Transcribe every line of text in the listing below, keeping each one as it appears, and leave the pictures out of your answer.

=== Listed records ===

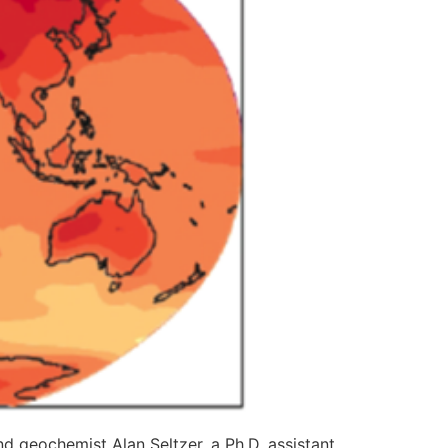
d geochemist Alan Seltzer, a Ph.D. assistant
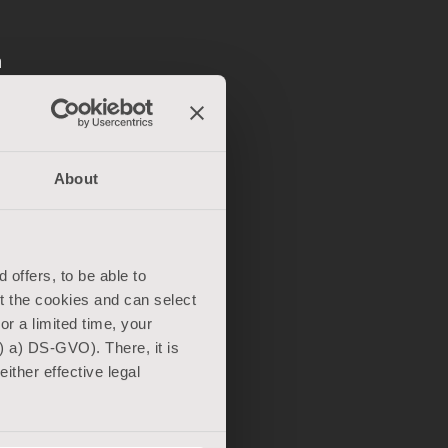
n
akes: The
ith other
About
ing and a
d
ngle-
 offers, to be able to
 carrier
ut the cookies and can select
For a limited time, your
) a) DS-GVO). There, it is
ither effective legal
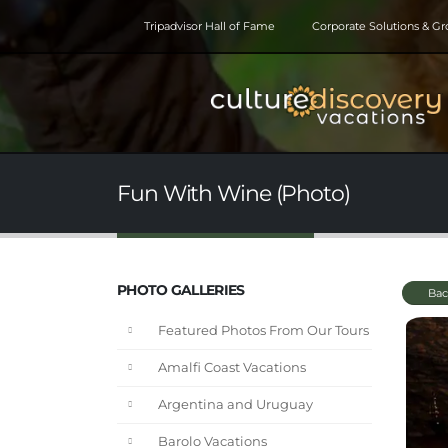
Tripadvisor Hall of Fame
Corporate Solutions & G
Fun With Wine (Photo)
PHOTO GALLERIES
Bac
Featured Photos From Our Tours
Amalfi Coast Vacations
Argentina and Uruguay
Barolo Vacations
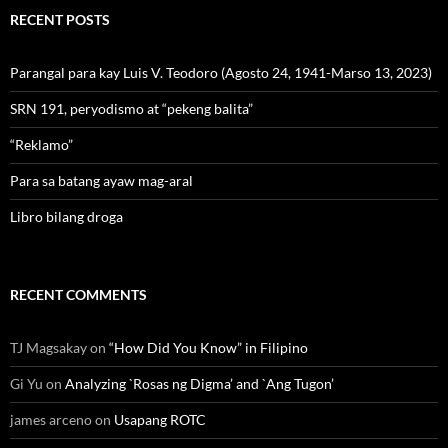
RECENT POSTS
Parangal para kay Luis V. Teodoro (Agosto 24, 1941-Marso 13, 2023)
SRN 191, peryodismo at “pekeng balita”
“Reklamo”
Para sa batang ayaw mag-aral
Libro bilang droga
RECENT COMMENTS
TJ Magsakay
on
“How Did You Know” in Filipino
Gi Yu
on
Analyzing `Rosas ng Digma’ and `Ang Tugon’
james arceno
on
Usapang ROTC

===

Output for this task:
d geochemist Alan Seltzer, a Ph.D. assistant
n
akes: The
ith other
About
ing and a
d
ngle-
 offers, to be able to
 carrier
ut the cookies and can select
For a limited time, your
) a) DS-GVO). There, it is
ither effective legal
Tripadvisor Hall of Fame
Corporate Solutions & G
Fun With Wine (Photo)
PHOTO GALLERIES
Bac
Featured Photos From Our Tours
Amalfi Coast Vacations
Argentina and Uruguay
Barolo Vacations
RECENT POSTS
Parangal para kay Luis V. Teodoro (Agosto 24, 1941-Marso 13, 2023)
SRN 191, peryodismo at “pekeng balita”
“Reklamo”
Para sa batang ayaw mag-aral
Libro bilang droga
RECENT COMMENTS
TJ Magsakay
on
“How Did You Know” in Filipino
Gi Yu
on
Analyzing `Rosas ng Digma’ and `Ang Tugon’
james arceno
on
Usapang ROTC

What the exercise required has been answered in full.